Dans tout système éducatif, le budget alloué aux établissements scolaires devrait être considéré comme un levier essentiel pour améliorer les conditions d’apprentissage. Malheureusement, dans plusieurs écoles du Gabon, ce budget est trop souvent perçu comme un « gâteau » que certains se partagent, au lieu d’être utilisé pour répondre aux besoins réels des élèves et enseignants. Les responsables d’établissements ont donc une mission cruciale : veiller à ce que chaque franc du budget scolaire investi serve à renforcer l’environnement scolaire, et non à alimenter des pratiques de mauvaise gestion.
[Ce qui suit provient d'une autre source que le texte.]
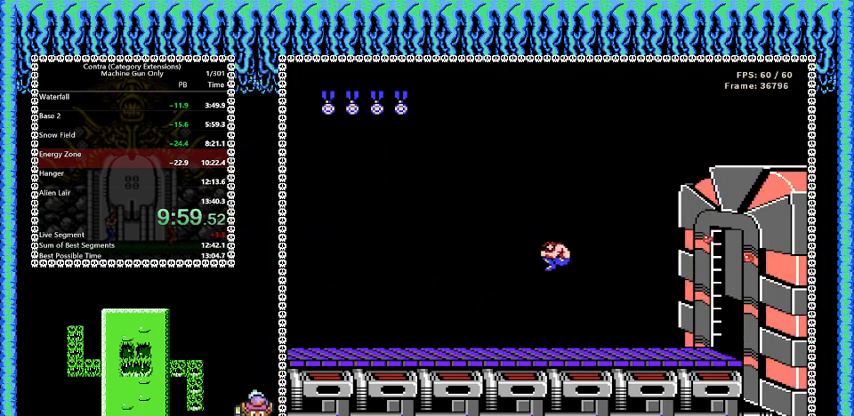
{"buttons": ["B", "DPAD_RIGHT"], "events": []}
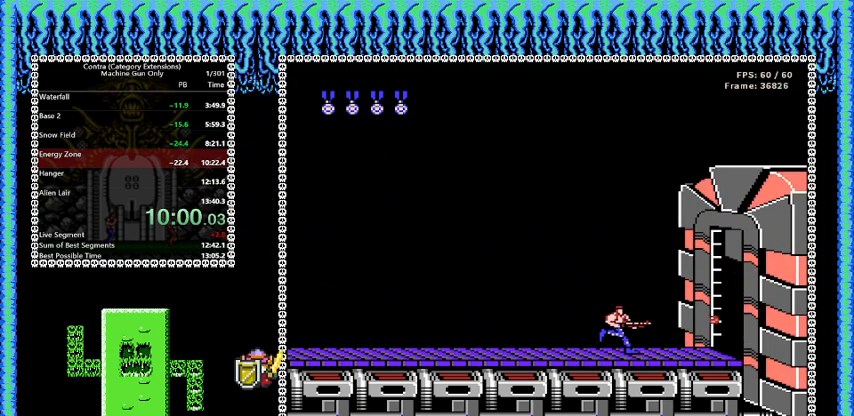
{"buttons": ["B", "DPAD_RIGHT"], "events": []}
Le lycée agricole de Lébamba, situé dans le département de la Louetsi-Wano, illustre parfaitement ce problème. Les toilettes de l’établissement sont dans un état déplorable :
Absence de savon et de papier hygiénique
Manque de propreté, odeurs persistantes et saleté
Dégradations matérielles (portes cassées, tags)
Manque d’intimité (portes sans fermeture)
Ces conditions poussent les élèves à éviter d’utiliser les sanitaires, ce qui entraîne des conséquences graves : douleurs abdominales, infections urinaires, baisse de concentration et détérioration du bien-être général. Ce n’est pas seulement une question de confort, mais un véritable problème de santé publique.
Le cas de Lébamba n’est pas isolé. Dans de nombreux établissements scolaires à travers le Gabon, les mêmes difficultés se répètent : infrastructures dégradées, hygiène insuffisante, absence de fournitures de base. Ces manquements révèlent une gestion défaillante des fonds issus du budget scolaire et un manque de suivi des autorités compétentes.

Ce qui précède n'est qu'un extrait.